▸ Parts of the exercise:
a - According to the ideal gas passage, what volume does one mole of an ideal gas occupy at standard temperature and pressure?
b - Please translate this sentence from the ideal gas passage into French: "An ideal gas is a theoretical gas composed of many randomly moving point particles that are not subject to interparticle interactions."
c - Using the ideal gas passage, explain in one to three sentences why a gas behaves more like an ideal gas at higher temperature and lower pressure.

= Ideal gas =

Mathematical model which approximates the behavior of real gases

An ideal gas is a theoretical gas composed of many randomly moving point particles that are not subject to interparticle interactions. The ideal gas concept is useful because it obeys the ideal gas law, a simplified equation of state, and is amenable to analysis under statistical mechanics. The requirement of zero interaction can often be relaxed if, for example, the interaction is perfectly elastic or regarded as point-like collisions.

Under various conditions of temperature and pressure, many real gases behave qualitatively like an ideal gas, where the gas molecules (or atoms for monatomic gas) play the role of the ideal particles. Noble gases, and mixtures such as air, have a considerable parameter range around standard temperature and pressure. Generally, a gas behaves more like an ideal gas at higher temperature and lower pressure, as the potential energy due to intermolecular forces becomes less significant compared with the particles' kinetic energy, and the size of the molecules becomes less significant compared to the empty space between them. One mole of an ideal gas has a volume of 22.71095464 litres (exact value based on 2019 revision of the SI) at standard temperature and pressure (a temperature of 273.15 K and an absolute pressure of exactly 10^{5} Pa).

▸ Extracted material:
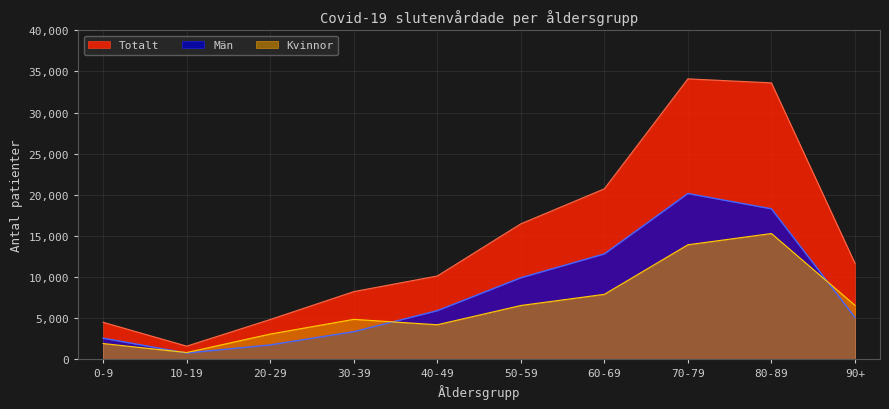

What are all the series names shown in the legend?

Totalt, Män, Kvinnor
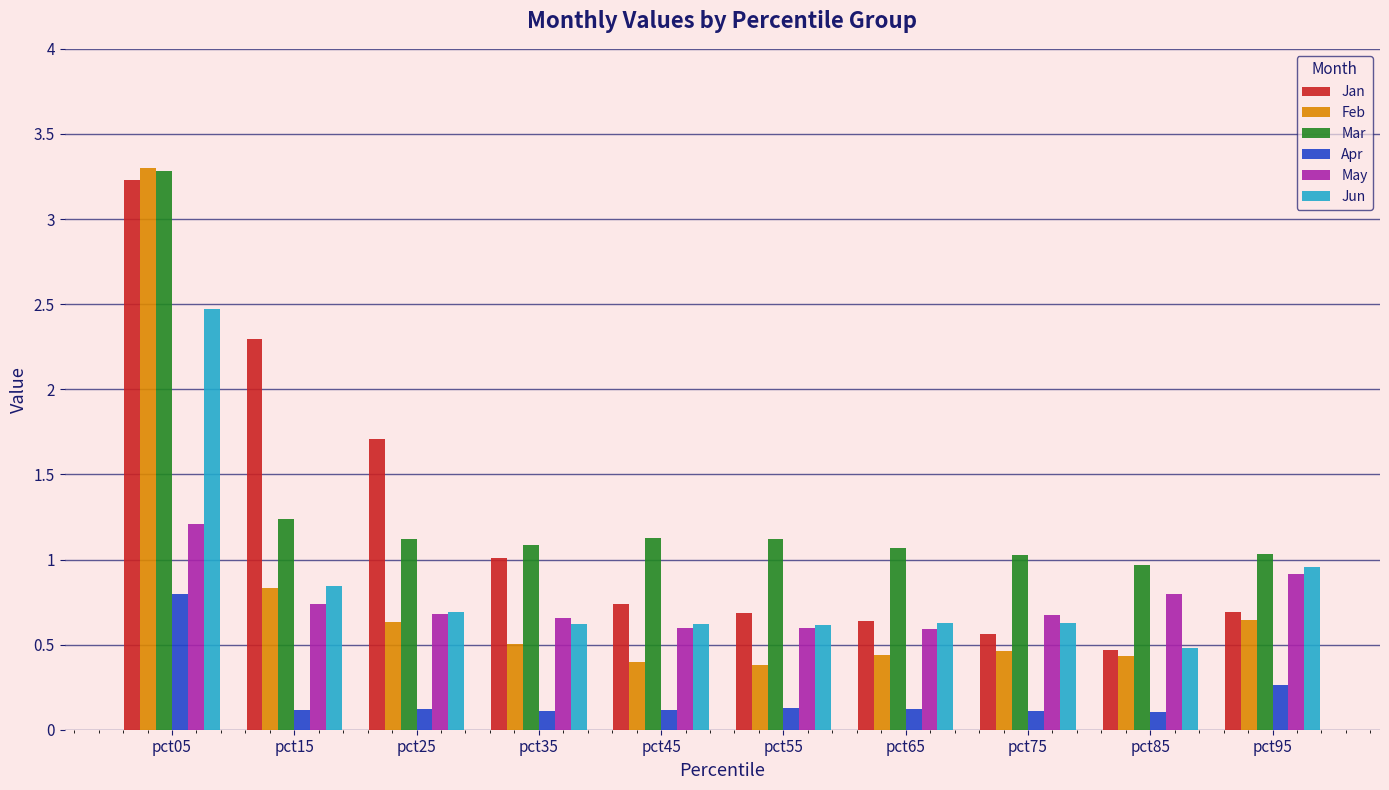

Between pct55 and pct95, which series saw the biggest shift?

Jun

--

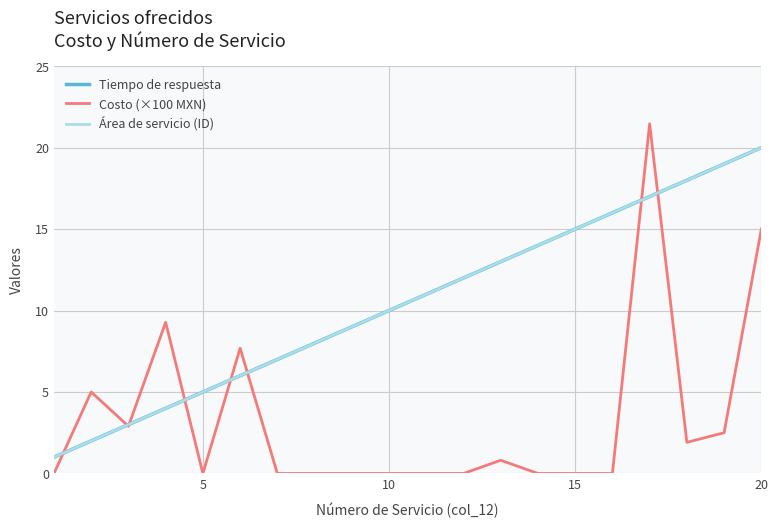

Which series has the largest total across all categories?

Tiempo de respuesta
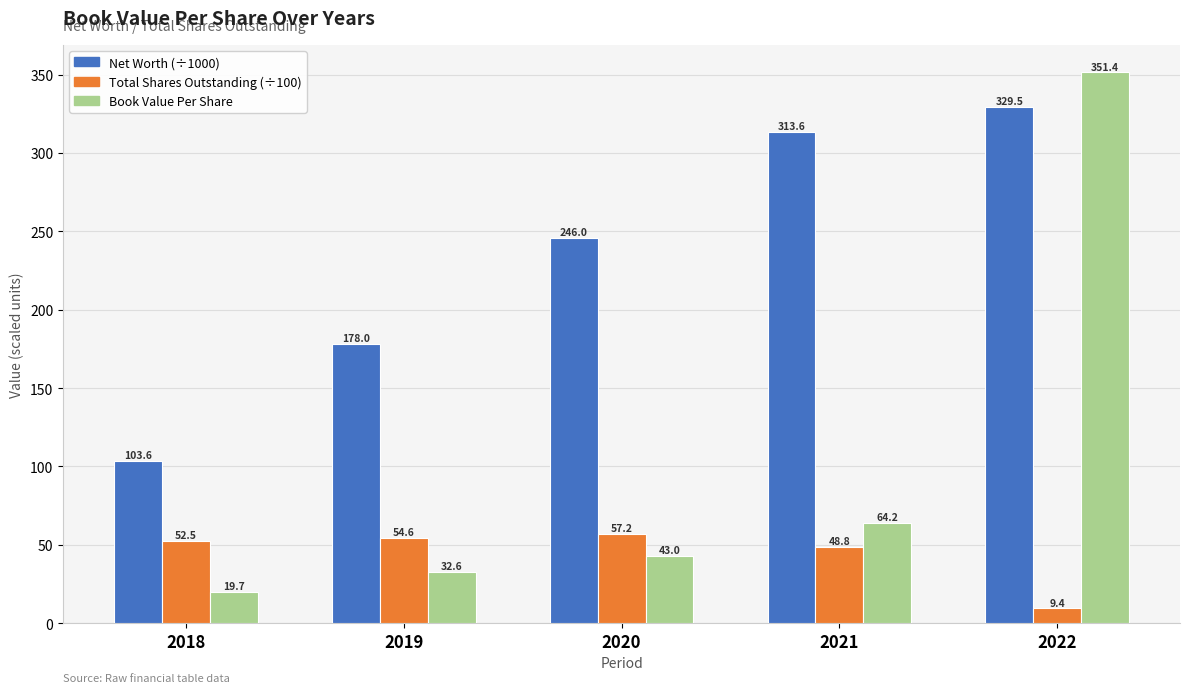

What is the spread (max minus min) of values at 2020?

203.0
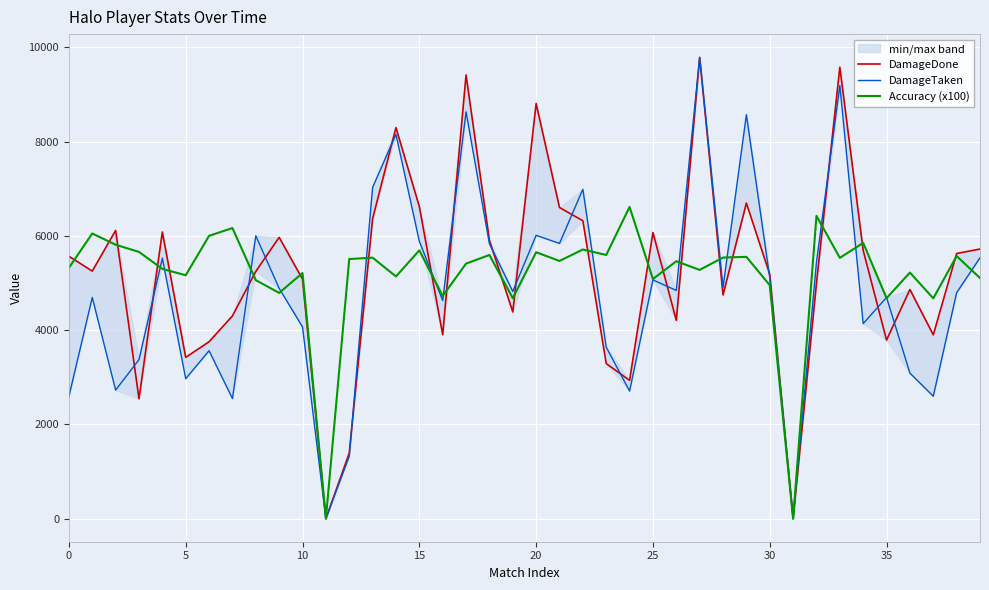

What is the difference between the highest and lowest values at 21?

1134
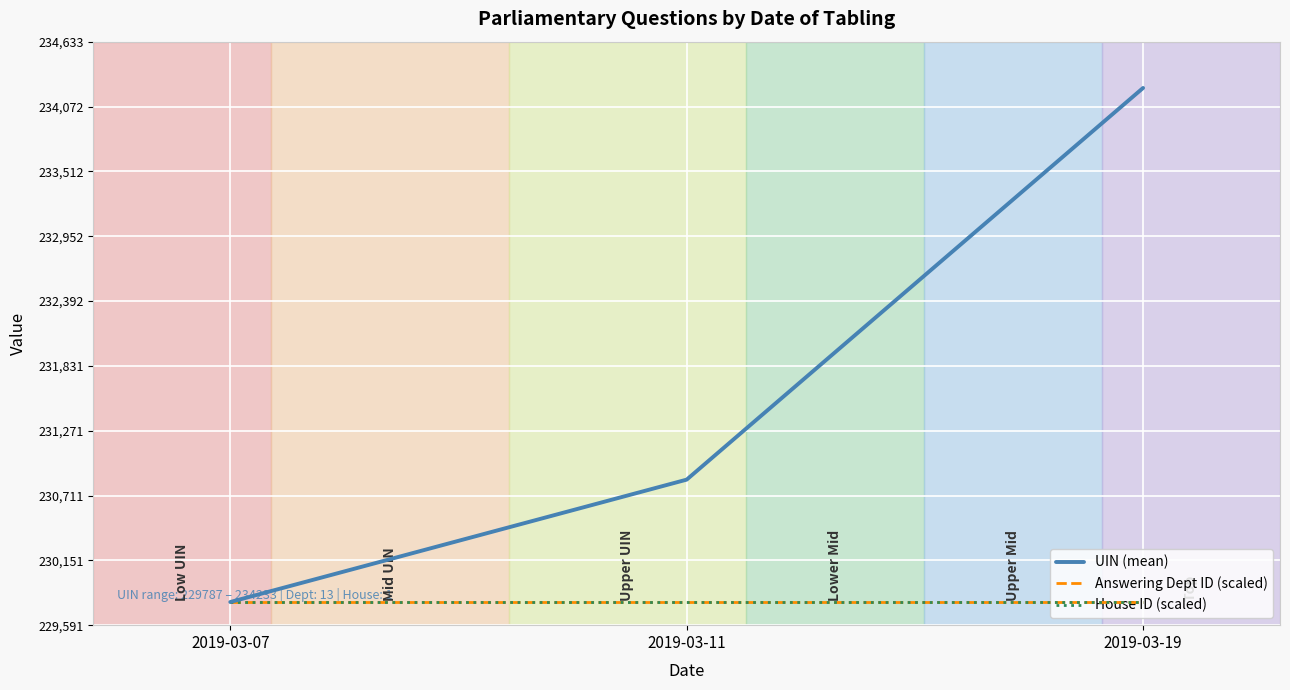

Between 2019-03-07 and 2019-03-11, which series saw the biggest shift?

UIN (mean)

==

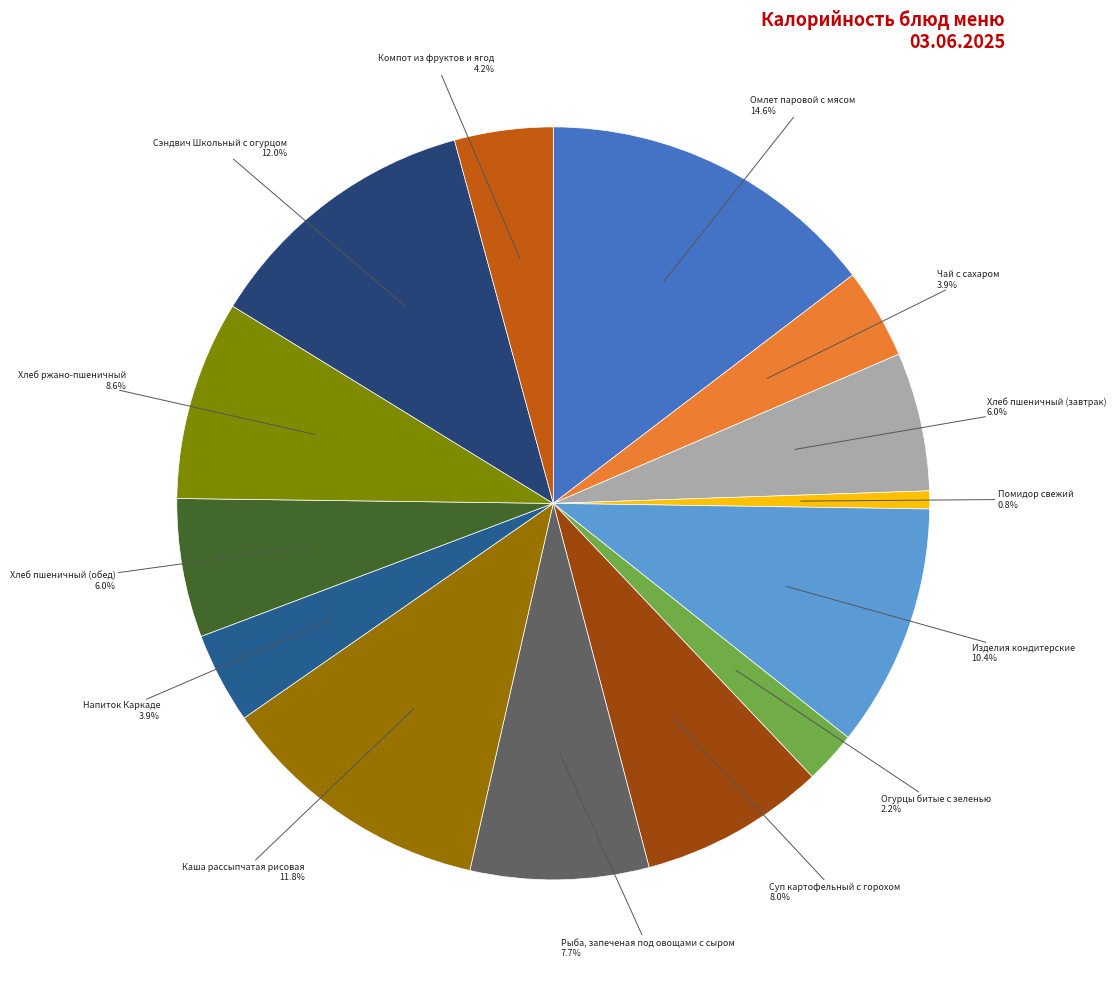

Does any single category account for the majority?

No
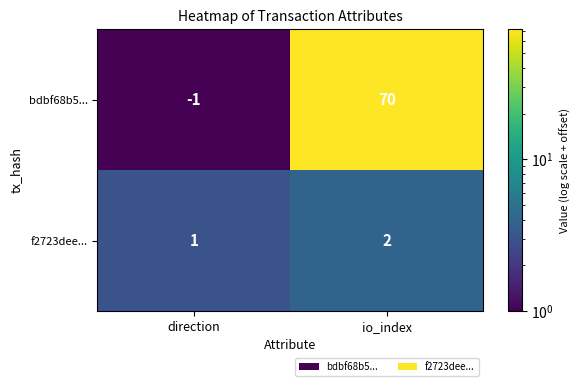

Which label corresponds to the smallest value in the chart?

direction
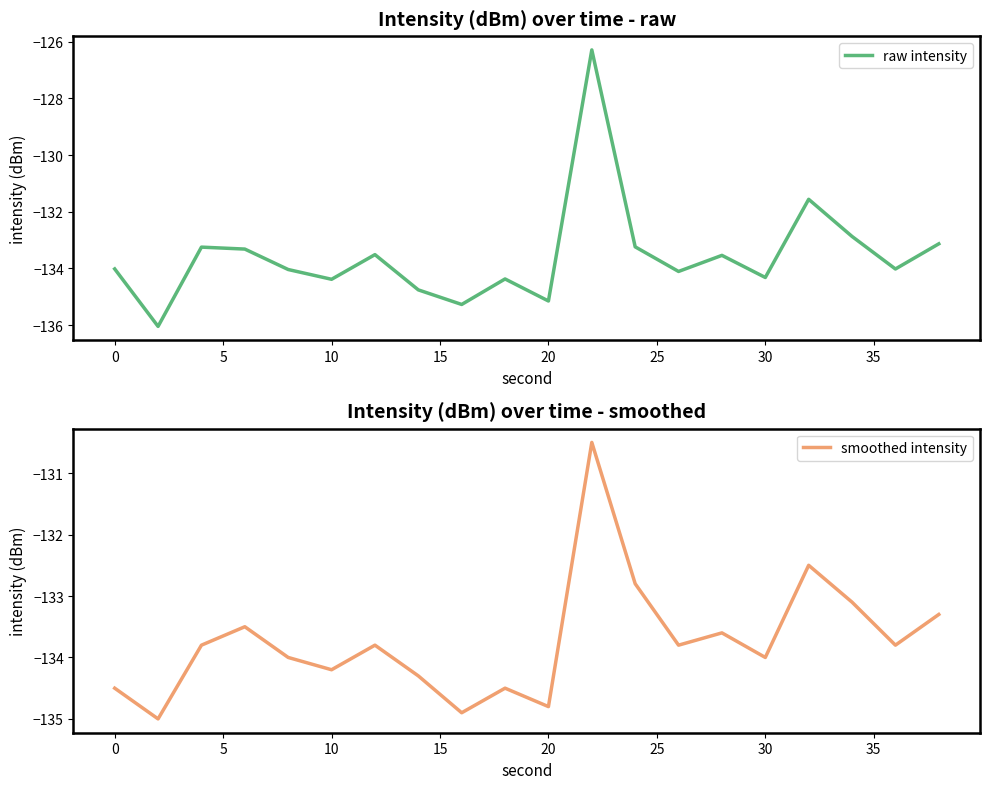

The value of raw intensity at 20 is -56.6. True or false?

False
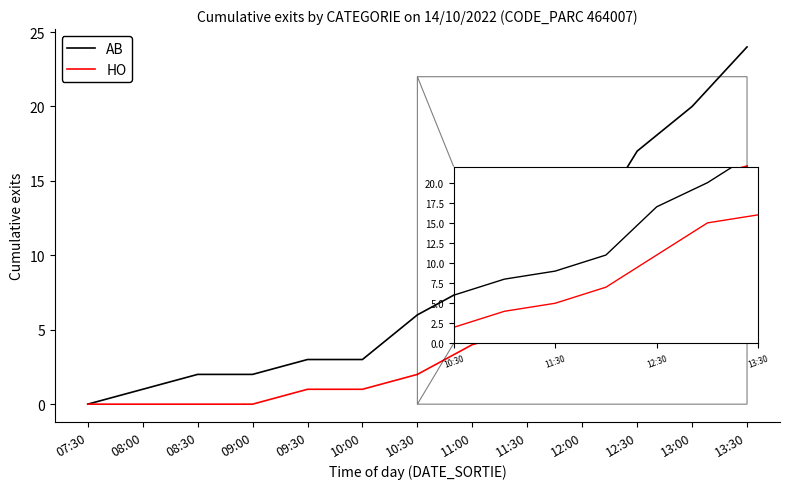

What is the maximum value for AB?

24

▸ Exercise results:
a - 22.71095464 liters

b - Un gaz parfait est un gaz théorique composé de nombreuses particules ponctuelles en mouvement aléatoire qui ne sont soumises à aucune interaction entre particules.

c - Under those conditions, the potential energy from intermolecular forces matters less next to the particles' kinetic energy. The size of the molecules also matters less next to the empty space between them.